Social robotics is an expansive and interdisciplinary research field focused on developing efficient robotic agents capable of interacting effectively with humans. It tackles the challenges of human-robot interactions in dynamic and complex environments where robots coexist and collaborate with humans. The domain of social robotics presents various hurdles, such as multi-modal perception and action planning.
This thesis delves into essential tasks crucial for creating successful social robots, with a particular emphasis on their acoustic aspects. Specifically, the research explores Sound Source Localization (SSL) in static and active contexts, along with perceptually driven robot navigation. To facilitate this exploration, a versatile and robust acoustic simulation environment is introduced. This platform allows for the virtual recording of signals in reverberant spaces, with features to model different microphone arrays, room layouts, and sound source arrangements.
Leveraging cutting-edge sound rendering libraries, this simulation environment acts as a comprehensive testing ground for training and evaluating novel auditory algorithms. Given that deep learning has revolutionized robotics advancements but demands vast amounts of data, often challenging or costly to collect physically, simulation becomes essential for scalable data generation.
Within this simulated framework, the focus is on auditory perception as a foundational skill, where SSL plays a critical role for social robots. SSL entails identifying the location of active speakers and is rooted in extensive research. The thesis explores this problem from multiple angles and introduces a set of deep learning-based methods to overcome its primary challenges. After addressing the single-source case, an advanced multi-source localization model is proposed, both rigorously evaluated through extensive experiments under diverse conditions.
In real-world social scenarios, robots seldom remain static, introducing new complexities to the localization issue. To tackle this, the SSL approach is extended to dynamic settings, explicitly considering robot motion. A novel method is introduced to aggregate predictions from the static multi-source localizer over time, utilizing robot movement to enhance speaker position estimations. The simulator is expanded to generate complete trajectories in virtual environments, enabling effective training and evaluation of this dynamic localization model.

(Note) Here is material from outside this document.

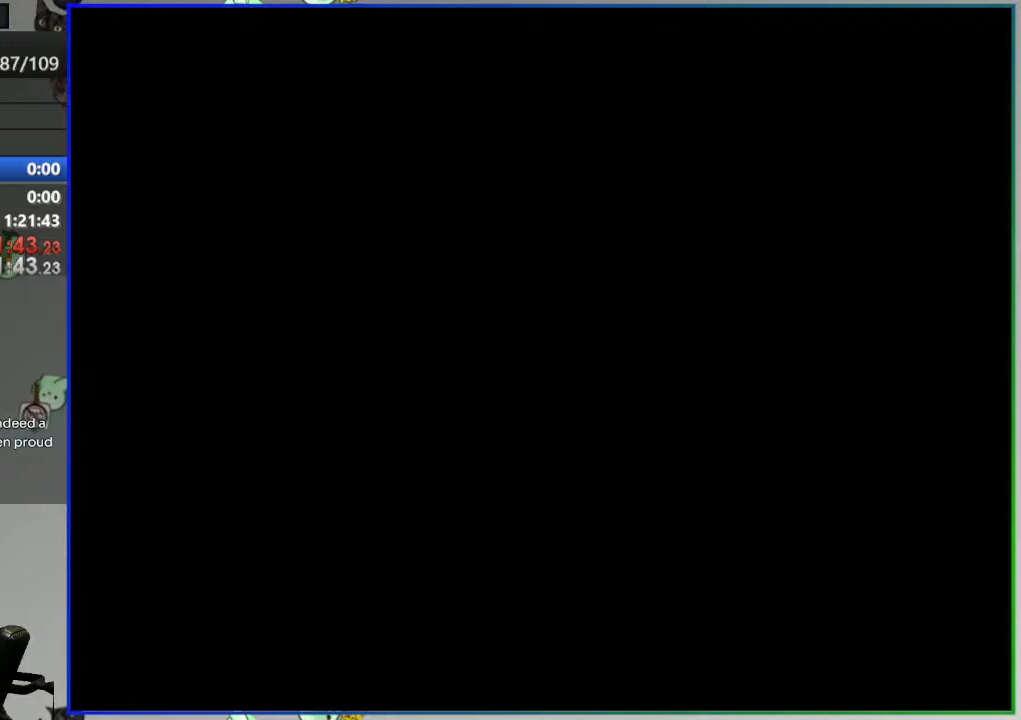
{"buttons": [], "events": []}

Transitioning from perception to action, the thesis explores modern Deep Reinforcement Learning (DRL) techniques applied to robot navigation, specifically to improve auditory perception through movement. While recent Automatic Speech Recognition (ASR) models excel at transcribing human speech accurately, they may struggle in reverberant environments. To address this issue, a perceptually motivated navigation task is introduced, where a robot learns to position itself to minimize speech recognition errors based solely on audio captured by its microphone array.
This final contribution builds on previous work in acoustic simulation and SSL, integrating perception and action to advance embodied auditory intelligence in robots. The thesis examines how perception and action can be harmoniously combined to enhance social robots’ capabilities effectively.